No one knows exactly why Nobel allocated part of his fortune to a reconciliation prize and gave the honour of awarding it to Norway. The Norwegian Nobel Committee argues that Norway had a tradition of being less militant and thus was a better choice. It was also suggested that Nobel wanted to incorporate both Sweden and Norway in the prize, which at the time of Nobel’s death, were joined in a union, which meant that Stockholm and Christiania (Oslo) were both capitals.
Over 100 years later, the Nobel Peace Prize still attracts controversy. It has had to endure two world wars and a smorgasbord of conflicts around the globe. Its choice of winners is regularly attacked for being political rather than actually meaningful. Deserving individuals, such as Mahatma Gandhi (who fought for Indian independence in a non-violent struggle), were passed up for the prize (despite being nominated 4 times) while questionable choices such as President Barack Obama were made. President Obama was controversial because he won the award barely into his first year and presided over the United States continually at war during his two terms in office.
The choice of President Juan Manuel Santos of Colombia to win the 2016 prize was panned as being political – Santos’ attempt at a peace deal with guerrilla forces had fallen through barely days before. To add further insult to injury, earlier this year, Santos admitted that his 2010 presidential campaign had received illegal financial contributions from a Brazilian conglomerate.

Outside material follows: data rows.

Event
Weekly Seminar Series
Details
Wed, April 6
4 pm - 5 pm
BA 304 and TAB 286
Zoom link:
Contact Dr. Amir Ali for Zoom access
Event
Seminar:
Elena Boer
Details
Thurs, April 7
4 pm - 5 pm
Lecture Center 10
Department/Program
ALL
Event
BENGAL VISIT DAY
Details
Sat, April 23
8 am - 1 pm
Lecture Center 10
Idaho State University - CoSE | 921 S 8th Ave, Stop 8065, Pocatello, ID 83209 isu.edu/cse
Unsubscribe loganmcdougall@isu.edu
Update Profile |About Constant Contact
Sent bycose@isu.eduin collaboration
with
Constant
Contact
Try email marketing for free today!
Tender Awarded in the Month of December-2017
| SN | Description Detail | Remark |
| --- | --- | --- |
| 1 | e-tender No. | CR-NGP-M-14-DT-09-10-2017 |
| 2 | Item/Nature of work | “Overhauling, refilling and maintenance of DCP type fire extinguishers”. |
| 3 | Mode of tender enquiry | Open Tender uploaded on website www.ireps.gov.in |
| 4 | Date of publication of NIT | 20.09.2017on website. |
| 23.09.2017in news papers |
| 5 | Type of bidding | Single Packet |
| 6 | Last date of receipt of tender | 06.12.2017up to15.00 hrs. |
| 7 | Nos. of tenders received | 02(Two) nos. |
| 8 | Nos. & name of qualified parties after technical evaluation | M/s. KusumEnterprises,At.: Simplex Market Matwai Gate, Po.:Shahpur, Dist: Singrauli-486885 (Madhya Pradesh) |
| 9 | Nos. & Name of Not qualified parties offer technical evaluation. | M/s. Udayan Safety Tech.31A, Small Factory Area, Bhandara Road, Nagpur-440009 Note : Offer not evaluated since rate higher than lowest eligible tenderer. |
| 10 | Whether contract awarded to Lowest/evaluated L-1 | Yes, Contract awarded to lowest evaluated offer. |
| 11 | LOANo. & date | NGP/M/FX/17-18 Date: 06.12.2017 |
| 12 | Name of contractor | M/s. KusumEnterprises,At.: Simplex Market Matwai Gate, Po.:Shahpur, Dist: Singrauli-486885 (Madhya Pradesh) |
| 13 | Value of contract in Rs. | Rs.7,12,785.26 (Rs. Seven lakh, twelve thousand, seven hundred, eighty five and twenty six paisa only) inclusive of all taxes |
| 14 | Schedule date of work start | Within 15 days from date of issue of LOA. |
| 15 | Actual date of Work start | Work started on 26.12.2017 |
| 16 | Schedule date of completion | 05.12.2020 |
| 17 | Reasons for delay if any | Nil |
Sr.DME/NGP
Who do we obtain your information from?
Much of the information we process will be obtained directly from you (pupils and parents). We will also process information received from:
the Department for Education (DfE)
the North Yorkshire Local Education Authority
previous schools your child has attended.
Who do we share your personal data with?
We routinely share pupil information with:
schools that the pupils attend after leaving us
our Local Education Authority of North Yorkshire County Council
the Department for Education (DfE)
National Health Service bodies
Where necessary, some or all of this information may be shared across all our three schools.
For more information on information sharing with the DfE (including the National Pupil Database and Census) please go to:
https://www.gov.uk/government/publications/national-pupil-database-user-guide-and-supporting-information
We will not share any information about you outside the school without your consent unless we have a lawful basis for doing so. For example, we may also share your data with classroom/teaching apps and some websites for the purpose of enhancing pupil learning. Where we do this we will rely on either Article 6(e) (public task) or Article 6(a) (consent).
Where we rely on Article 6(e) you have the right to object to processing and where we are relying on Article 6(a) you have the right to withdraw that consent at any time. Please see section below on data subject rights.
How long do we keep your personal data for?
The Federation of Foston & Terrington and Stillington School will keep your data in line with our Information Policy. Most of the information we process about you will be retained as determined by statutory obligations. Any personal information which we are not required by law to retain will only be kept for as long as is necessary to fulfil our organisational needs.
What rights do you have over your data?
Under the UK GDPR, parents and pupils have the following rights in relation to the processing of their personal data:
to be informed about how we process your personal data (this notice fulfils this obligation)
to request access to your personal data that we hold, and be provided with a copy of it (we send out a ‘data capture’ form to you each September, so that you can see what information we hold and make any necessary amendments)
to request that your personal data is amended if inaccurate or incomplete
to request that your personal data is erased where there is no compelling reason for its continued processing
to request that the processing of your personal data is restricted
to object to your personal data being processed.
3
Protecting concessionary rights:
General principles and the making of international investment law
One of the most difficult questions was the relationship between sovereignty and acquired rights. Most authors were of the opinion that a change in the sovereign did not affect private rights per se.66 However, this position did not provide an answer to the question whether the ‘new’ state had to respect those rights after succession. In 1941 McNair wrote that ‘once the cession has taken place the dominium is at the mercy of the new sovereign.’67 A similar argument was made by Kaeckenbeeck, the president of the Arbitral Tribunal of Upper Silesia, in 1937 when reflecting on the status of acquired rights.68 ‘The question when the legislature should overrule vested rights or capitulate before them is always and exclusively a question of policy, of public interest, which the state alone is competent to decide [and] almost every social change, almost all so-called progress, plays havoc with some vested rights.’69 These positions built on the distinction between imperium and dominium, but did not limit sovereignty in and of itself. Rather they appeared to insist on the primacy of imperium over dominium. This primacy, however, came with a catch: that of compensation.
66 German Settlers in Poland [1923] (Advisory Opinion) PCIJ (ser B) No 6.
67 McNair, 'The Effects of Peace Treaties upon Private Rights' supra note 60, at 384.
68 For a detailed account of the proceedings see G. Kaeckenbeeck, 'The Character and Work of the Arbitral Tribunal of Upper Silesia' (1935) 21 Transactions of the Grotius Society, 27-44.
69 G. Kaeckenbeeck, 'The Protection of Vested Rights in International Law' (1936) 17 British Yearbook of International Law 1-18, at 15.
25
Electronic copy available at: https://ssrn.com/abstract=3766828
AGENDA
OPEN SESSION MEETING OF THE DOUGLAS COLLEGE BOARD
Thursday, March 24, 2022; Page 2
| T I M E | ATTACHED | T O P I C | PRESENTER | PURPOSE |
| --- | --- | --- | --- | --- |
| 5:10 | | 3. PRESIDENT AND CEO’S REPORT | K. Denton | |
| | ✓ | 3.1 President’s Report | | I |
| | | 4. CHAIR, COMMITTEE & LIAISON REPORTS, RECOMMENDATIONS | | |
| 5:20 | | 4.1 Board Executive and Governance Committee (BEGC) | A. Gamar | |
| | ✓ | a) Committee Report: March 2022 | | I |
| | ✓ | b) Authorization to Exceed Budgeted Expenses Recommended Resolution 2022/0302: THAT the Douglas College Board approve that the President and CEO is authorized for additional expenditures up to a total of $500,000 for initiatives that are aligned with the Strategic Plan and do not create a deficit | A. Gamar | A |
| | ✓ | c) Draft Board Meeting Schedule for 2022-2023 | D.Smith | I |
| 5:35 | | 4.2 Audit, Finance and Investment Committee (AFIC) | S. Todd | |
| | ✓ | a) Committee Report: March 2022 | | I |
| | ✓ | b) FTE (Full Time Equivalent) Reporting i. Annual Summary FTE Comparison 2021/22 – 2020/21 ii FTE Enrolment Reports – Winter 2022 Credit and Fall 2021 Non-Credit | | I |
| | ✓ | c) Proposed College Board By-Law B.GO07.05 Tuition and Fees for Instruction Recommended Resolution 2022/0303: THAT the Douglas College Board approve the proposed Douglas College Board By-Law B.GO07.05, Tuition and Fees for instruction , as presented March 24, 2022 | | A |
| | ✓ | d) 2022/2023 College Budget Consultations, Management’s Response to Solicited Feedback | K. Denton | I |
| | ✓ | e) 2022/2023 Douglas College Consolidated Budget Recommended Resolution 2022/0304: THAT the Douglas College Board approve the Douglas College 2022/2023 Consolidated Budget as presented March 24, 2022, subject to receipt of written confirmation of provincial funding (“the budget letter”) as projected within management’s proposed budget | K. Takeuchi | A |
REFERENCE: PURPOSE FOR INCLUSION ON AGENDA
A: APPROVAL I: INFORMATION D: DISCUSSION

However, from a marketing perspective, the Peace Prize is a gold mine. Every year in October, the world is waiting for a name that they can spend hours, or even decades, debating. Recently, the Burmese Nobel laureate Aung San Suu Kyi has been pressured to give back her award for her opinions regarding the violence in the Rakhine state. It is, in fact, arguably if there were no controversy, the Peace Prize would not attract the attention or esteem that it has today. If every Peace Prize Laureate was incontrovertible, the 24-hour news cycle would sooner lose interest because there is no drama, and no drama means no viewers.
However, from a marketing perspective, the Peace Prize is a gold mine… If every Peace Prize Laureate was incontrovertible, the 24 hour news cycle would sooner lose interest because there is no drama, and no drama means no viewers.
The importance of the Nobel Peace Prize gives good insight into mankind. The idea that a single award can have such a huge effect/impact is intriguing because it gives a very small group of individuals great power in the advancement of science and mankind. On the other hand, the alternative of not awarding a peace prize would surely lower the range of interest. The award would become semi-famous, intriguing only to those from a science background. As opposed to now, when Google search graphs of “the Nobel Prize” resemble the reading of an electrocardiograph, with the peak on the day the laureates are presented.
Nobel, the father of dynamite and the merchant of death, used his fortune to advance the perspective of scientific research and academia. Even though his motives can be interpreted differently, the result is less questionable. Every year in October, the global eye is on Stockholm and Oslo to see who is getting the most prestigious prize in academia and peace. Thanks to over 100 years of intrigue, controversy, marketing, fame and controversy again, we all have something to look forward to every year.